Job item
Present every line of the material from the one containing "Цель дня: довести" down to the one containing "## Новые задачи (приоритет по убыванию)", both included, as a numbered list with blank lines omitted.
=======
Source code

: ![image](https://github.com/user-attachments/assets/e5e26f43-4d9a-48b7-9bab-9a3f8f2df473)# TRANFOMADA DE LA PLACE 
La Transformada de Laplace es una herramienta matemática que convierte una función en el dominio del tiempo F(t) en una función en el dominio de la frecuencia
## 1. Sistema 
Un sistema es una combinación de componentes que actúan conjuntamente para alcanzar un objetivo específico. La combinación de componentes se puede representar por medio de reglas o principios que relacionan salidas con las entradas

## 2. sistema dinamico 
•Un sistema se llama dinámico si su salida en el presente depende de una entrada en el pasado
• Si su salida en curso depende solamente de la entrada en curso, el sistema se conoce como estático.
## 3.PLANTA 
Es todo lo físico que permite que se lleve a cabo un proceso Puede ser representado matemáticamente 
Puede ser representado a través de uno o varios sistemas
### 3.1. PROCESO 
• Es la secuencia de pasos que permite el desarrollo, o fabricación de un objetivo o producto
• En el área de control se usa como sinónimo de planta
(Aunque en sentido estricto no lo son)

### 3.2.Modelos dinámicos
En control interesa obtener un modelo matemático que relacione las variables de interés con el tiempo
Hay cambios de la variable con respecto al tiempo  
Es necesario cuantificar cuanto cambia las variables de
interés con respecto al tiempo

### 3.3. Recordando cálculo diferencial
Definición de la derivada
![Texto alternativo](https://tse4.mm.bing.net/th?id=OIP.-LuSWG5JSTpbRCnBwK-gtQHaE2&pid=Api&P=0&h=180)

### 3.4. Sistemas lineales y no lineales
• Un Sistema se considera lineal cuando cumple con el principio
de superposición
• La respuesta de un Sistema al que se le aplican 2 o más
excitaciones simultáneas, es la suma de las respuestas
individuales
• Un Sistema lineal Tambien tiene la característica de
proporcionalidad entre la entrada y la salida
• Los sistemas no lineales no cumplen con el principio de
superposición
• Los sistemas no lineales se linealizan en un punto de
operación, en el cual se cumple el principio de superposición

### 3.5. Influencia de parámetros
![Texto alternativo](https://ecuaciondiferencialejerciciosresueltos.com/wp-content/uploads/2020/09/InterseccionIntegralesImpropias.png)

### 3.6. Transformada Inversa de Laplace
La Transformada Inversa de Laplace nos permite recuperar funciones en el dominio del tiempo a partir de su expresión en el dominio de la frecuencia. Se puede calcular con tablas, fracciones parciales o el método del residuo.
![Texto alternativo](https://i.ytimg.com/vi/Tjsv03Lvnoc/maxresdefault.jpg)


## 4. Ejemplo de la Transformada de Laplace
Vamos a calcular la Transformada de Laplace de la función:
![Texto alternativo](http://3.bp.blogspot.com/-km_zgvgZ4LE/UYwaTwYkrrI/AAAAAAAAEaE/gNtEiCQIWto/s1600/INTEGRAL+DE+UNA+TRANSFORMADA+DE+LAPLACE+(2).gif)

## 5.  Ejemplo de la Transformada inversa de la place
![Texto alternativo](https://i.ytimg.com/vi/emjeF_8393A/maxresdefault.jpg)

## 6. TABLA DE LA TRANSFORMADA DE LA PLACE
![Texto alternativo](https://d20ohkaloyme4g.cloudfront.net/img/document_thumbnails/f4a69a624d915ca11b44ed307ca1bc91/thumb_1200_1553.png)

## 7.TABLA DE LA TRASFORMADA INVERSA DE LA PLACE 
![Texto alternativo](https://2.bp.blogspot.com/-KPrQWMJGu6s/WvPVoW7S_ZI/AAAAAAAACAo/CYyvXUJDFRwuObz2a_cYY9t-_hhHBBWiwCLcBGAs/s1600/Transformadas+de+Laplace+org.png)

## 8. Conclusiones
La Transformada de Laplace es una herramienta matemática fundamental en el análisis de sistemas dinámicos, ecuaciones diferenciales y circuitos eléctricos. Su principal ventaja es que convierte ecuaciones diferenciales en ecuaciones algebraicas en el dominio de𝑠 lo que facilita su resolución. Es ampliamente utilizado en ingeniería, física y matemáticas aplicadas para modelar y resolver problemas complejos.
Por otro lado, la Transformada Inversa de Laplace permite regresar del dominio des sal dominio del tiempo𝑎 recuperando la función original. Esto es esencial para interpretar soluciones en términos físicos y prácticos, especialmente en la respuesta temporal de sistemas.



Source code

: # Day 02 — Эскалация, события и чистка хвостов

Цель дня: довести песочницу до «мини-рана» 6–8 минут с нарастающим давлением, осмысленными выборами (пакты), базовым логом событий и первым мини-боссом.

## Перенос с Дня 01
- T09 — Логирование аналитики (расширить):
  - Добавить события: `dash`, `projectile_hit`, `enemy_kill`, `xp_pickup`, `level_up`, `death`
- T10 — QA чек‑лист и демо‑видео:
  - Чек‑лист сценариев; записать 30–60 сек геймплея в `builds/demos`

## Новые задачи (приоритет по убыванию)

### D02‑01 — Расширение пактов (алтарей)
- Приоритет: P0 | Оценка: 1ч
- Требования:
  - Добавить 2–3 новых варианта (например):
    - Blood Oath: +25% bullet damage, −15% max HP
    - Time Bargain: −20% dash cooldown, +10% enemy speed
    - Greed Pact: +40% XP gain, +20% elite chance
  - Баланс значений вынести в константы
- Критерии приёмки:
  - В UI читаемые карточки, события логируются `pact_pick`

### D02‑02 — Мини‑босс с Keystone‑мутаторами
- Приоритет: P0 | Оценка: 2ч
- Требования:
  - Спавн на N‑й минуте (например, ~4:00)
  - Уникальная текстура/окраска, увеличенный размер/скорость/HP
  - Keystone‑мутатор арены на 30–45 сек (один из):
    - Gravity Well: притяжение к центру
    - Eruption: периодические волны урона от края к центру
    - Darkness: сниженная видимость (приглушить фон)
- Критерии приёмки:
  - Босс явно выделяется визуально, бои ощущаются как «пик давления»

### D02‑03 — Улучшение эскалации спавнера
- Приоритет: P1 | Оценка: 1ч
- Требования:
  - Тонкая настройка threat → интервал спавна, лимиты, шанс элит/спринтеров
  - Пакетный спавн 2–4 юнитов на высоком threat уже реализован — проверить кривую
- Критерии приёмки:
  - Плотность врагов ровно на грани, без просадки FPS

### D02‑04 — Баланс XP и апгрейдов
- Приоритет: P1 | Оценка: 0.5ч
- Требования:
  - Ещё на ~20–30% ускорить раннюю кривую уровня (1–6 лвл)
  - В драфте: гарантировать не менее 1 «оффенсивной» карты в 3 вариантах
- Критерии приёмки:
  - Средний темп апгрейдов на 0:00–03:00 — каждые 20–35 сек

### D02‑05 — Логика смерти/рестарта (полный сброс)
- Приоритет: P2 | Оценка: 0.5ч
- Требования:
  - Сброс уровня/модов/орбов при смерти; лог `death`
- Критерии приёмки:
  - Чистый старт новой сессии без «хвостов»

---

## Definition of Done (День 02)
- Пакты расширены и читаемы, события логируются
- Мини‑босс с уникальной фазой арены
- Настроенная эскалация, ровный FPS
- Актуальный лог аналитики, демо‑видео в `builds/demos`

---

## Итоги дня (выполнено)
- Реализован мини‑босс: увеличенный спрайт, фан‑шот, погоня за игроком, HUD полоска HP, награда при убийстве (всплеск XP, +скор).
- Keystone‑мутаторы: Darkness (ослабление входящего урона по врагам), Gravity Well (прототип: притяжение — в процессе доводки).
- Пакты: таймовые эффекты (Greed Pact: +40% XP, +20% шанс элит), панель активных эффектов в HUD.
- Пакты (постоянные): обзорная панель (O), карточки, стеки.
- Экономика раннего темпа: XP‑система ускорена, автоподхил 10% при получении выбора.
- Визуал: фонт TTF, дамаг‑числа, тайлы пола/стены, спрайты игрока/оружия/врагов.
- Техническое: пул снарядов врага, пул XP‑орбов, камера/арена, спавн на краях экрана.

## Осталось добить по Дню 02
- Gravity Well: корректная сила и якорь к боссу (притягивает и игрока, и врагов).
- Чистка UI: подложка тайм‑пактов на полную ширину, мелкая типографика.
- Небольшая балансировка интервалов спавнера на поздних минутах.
=======
Task output
1. Цель дня: довести песочницу до «мини-рана» 6–8 минут с нарастающим давлением, осмысленными выборами (пакты), базовым логом событий и первым мини-боссом.
2. ## Перенос с Дня 01
3. - T09 — Логирование аналитики (расширить):
4.   - Добавить события: `dash`, `projectile_hit`, `enemy_kill`, `xp_pickup`, `level_up`, `death`
5. - T10 — QA чек‑лист и демо‑видео:
6.   - Чек‑лист сценариев; записать 30–60 сек геймплея в `builds/demos`
7. ## Новые задачи (приоритет по убыванию)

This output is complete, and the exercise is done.